Title :
Improving yield and reliability of chip multiprocessors
Author :
Pan, Abhisek ; Khan, Omer ; Kundu, Sandip
Author_Institution :
Univ. of Massachusetts, Amherst, MA
Abstract :
An increasing number of hardware failures can be attributed to device reliability problems that cause partial system failure or shutdown. In this paper we propose a scheme for improving reliability of a homogeneous chip multiprocessor (CMP) that also serves to improve manufacturing yield. Our solution centers on exploiting the natural redundancy that already exists in multi-core systems by using services from other cores for functional units that are defective in a faulty core. A micro-architectural modification allows a core on a CMP to use another core as a coprocessor to service any instruction that the former cannot execute correctly. This service is accessed to improve yield and reliability, but at the cost of some loss of performance. In order to quantify this loss we have used a cycle-accurate simulator to simulate the performance of a dual-core system with one or two cores sustaining partial failure.

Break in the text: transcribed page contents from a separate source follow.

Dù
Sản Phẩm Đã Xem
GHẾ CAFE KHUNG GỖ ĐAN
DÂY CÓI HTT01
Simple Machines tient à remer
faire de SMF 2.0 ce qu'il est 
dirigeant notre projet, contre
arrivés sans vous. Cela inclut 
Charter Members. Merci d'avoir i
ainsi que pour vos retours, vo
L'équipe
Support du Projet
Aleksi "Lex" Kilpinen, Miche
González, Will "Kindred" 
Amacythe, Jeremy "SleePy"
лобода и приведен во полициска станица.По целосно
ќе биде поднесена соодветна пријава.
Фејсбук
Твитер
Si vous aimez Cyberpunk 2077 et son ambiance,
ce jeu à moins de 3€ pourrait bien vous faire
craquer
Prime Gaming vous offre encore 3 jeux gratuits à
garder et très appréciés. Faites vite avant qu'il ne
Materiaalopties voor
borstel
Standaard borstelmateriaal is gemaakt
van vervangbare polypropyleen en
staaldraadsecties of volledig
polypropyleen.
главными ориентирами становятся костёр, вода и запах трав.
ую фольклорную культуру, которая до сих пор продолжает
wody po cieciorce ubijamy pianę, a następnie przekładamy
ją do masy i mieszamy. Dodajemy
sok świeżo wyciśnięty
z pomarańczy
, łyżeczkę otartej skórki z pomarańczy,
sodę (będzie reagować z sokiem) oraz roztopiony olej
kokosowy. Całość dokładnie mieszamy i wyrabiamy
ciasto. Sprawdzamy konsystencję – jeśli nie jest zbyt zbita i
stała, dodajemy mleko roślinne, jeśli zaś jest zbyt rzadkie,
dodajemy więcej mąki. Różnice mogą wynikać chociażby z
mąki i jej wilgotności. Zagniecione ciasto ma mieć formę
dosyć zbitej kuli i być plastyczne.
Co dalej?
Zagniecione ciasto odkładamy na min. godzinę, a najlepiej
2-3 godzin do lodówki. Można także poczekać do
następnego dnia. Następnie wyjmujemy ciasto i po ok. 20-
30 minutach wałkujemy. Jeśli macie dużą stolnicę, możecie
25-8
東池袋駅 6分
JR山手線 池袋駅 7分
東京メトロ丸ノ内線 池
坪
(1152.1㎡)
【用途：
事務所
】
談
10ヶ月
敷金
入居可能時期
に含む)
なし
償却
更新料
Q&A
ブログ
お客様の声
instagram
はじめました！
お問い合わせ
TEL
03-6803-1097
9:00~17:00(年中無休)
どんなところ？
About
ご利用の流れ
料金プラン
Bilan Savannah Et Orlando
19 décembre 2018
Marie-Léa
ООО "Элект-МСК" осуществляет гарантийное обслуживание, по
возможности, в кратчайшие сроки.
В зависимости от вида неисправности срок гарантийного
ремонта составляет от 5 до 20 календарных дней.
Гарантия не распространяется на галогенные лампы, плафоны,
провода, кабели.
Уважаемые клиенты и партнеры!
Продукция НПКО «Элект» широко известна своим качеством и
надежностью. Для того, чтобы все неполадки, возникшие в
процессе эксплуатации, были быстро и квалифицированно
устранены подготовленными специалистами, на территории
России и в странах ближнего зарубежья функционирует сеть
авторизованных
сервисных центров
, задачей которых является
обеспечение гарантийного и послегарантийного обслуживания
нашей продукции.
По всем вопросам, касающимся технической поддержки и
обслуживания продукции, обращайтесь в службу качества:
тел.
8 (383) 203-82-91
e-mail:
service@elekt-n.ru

Our results indicate that when a large and sparingly-used unit such as a floating point arithmetic unit fails in a core, even for a floating point intensive benchmark, we can continue to run each faulty core with help from companion cores with as little as 10% impact to performance and less than 1% area overhead.
Keywords :
floating point arithmetic; integrated circuit reliability; integrated circuit yield; microprocessor chips; multiprocessing systems; cycle-accurate simulator; device reliability problem; dual-core system; faulty core; floating point arithmetic unit; hardware failure; homogeneous chip multiprocessor; manufacturing yield; microarchitectural modification; multicore system; natural redundancy; partial system failure; partial system shutdown; Costs; Frequency; Hardware; Niobium compounds; Performance loss; Redundancy; Stress; Temperature; Titanium compounds; Voltage; micorarchitecture; multiprocessors; reliability; yield;
Conference_Titel :
Design, Automation & Test in Europe Conference & Exhibition, 2009. DATE '09.
Conference_Location :
Nice
Print_ISBN :
978-1-4244-3781-8
DOI :
10.1109/DATE.2009.5090714